Canyon Plastics (www.canyon-plastics.com) also makes 5-inch and 6-inch Gitzits, and they’re dynamite for flippin’, especially rigged with a pegged sinker. A hook with a wide gap is a must, or you can use a big shiner hook and rig it so that the hook is inside the bait with just the tip of the point Tex-posed.
Into The Thick Of Things
When you cast a tube to brush, cast past your target and bring the tube up to it before letting it fall on a slack line. To fish a tube properly you have to be a line watcher. Most of the bites will just be pressure, or you’ll see your line twitch or move to the side. Make sure you leave slack in the line or the lure will pendulum away from the brush. You want the tube to spiral down right into the thick of things.
On cold windy days, fishing a bluff is often your best bet. On bluffs or steep banks, cast the tube out on a ¼-ounce head and let it bounce down the wall. You can fish it almost like a Westy, letting it settle until the line goes slack, then moving it just a little with the rod tip. This will let it fall to the next ledge.
When fish are suspended, they aren’t always inactive. Stripers and white bass are almost always suspended, and sometimes largemouth and smallmouth bass are away from structure but still on the feed. When this is the case, like if you see boils, cast a tube past the boil, then fish it back through with a pumping action. If you see fish on the graph, count the lure down to the right depth before pumping it back.
Split- And Drop- Shot Baits
People often forget that Gitzits make dynamite split-shot and drop-shot baits. The hollow design means that the tube floats beautifully. Thing is, once the air escapes the tube starts its unique spiral fall. If you want the tube to stay floating, you can use a piece of a Styrofoam peanut to plug the hole.
A “plugged” tube will stay buoyant – that’s why they make such great drop-shot and split-shot baits. When you tug a Gitzit around on a split-shot rig, it dips and darts while you’re moving the line, then when you stop it suspends there above the bottom with those tentacles waving around. Hard to resist!
The larger Gitzits can even be fished like a rip bait.

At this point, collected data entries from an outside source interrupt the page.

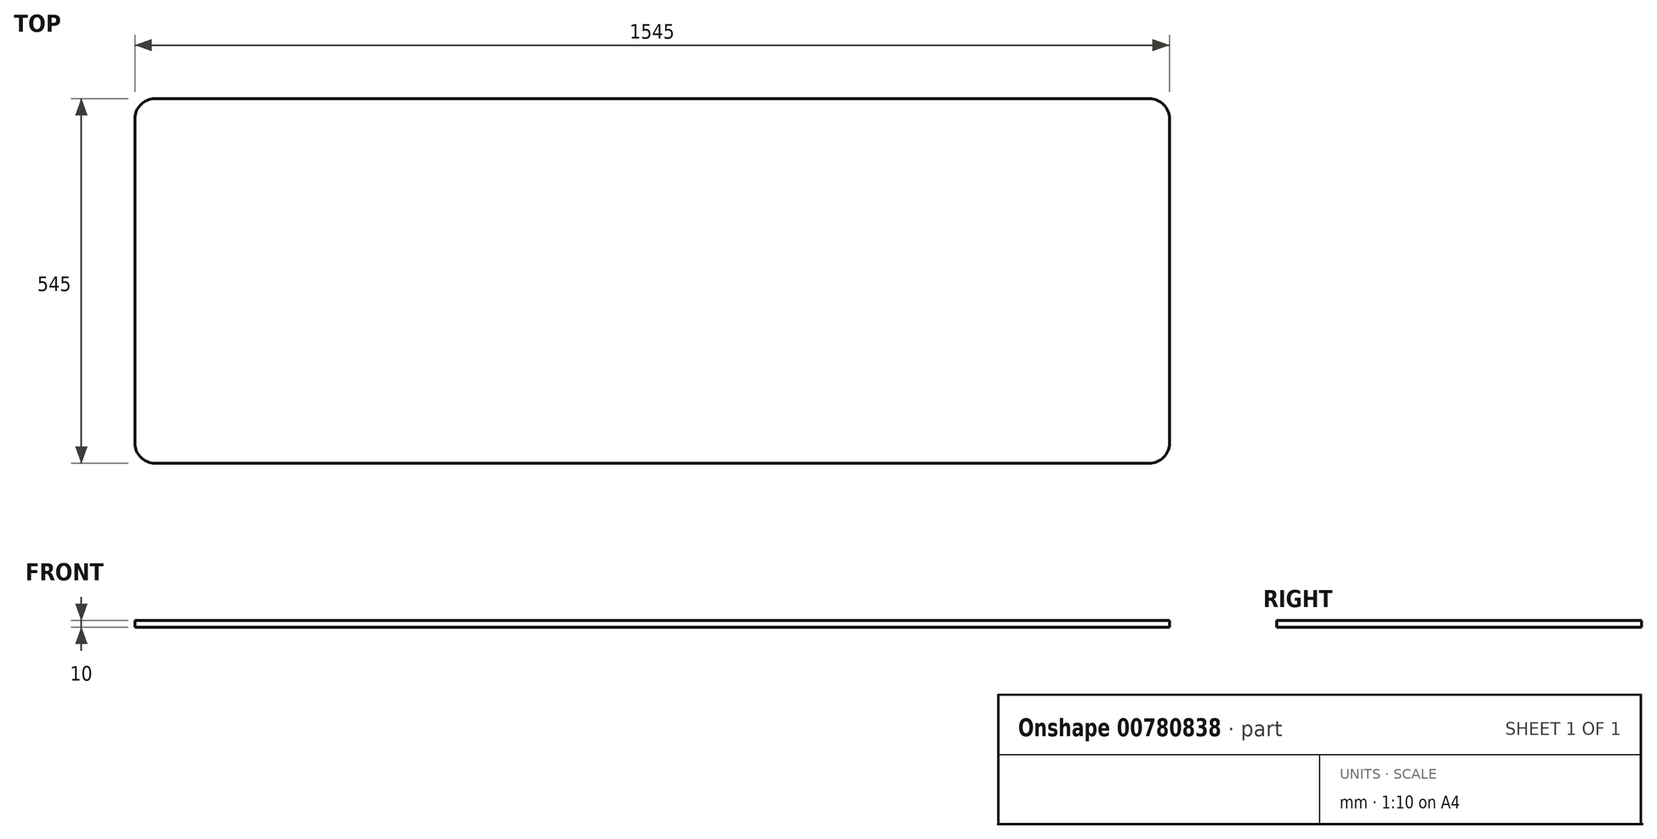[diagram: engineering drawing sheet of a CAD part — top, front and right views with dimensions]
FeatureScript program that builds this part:
annotation { "Feature Type Name" : "Feature", "Feature Type Description" : "" }
export const myFeature = defineFeature(function(context is Context, id is Id, definition is map)
    precondition{}
    {
        {
            var Q0;
            Q0=qCreatedBy(makeId("Top.planeOp"),FACE);
            var sketch = newSketch(context, id + "F0", { "sketchPlane" : qUnion([Q0])});
            skLineSegment(sketch, "E0.bottom", {"start": v(-742.5, 272.5) * mm, "end": v(742.5, 272.5) * mm});
            skLineSegment(sketch, "E0.top", {"start": v(-742.5, -272.5) * mm, "end": v(742.5, -272.5) * mm});
            skLineSegment(sketch, "E0.left", {"start": v(-772.5, 242.5) * mm, "end": v(-772.5, -242.5) * mm});
            skLineSegment(sketch, "E0.right", {"start": v(772.5, 242.5) * mm, "end": v(772.5, -242.5) * mm});
            skPoint(sketch, "E0.middle", {"position": v(0, 0) * mm});
            skPoint(sketch, "E1.visualSharp", {"position": v(-772.5, 272.5) * mm});
            skArc(sketch, "E1.filletArc", {"start": v(-742.5, 272.5) * mm, "mid": v(-763.71, 263.71) * mm, "end": v(-772.5, 242.5) * mm});
            skPoint(sketch, "E2.visualSharp", {"position": v(-772.5, -272.5) * mm});
            skArc(sketch, "E2.filletArc", {"start": v(-772.5, -242.5) * mm, "mid": v(-763.71, -263.71) * mm, "end": v(-742.5, -272.5) * mm});
            skPoint(sketch, "E3.visualSharp", {"position": v(772.5, 272.5) * mm});
            skArc(sketch, "E3.filletArc", {"start": v(772.5, 242.5) * mm, "mid": v(763.71, 263.71) * mm, "end": v(742.5, 272.5) * mm});
            skPoint(sketch, "E4.visualSharp", {"position": v(772.5, -272.5) * mm});
            skArc(sketch, "E4.filletArc", {"start": v(742.5, -272.5) * mm, "mid": v(763.71, -263.71) * mm, "end": v(772.5, -242.5) * mm});
            skSolve(sketch);
        }
        {
            var Q0;
            Q0 = qSketchRegion(id + "F0", true);
            extrude(context, id + "F1", {"entities" : qUnion([Q0]), "oppositeDirection" : true, "depth" : 10 * mm, "offsetDistance" : 25 * mm});
        }
    });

A hook with a weight on the shaft near the bend works really well for this technique, or you can simply squeeze a small split-shot a Water Gremlin Bull Shot or Pinch Grip onto the hook. Use the cotton ball with scent idea to add even more attraction to the lure. Just cast it to shore, let it fall to about a count of five, then start twitching it back. Pause when it gets next to good-looking cover, and hang on.
Keep Your Eye On The Line
Garry says that the main thing to remember when you’re fishing a Gitzit is to be patient and let it do its thing. “Don’t move the rod much when the tube is falling,” he says, “and be patient. Also, keep an eye on your line or you’ll miss most of the bites.”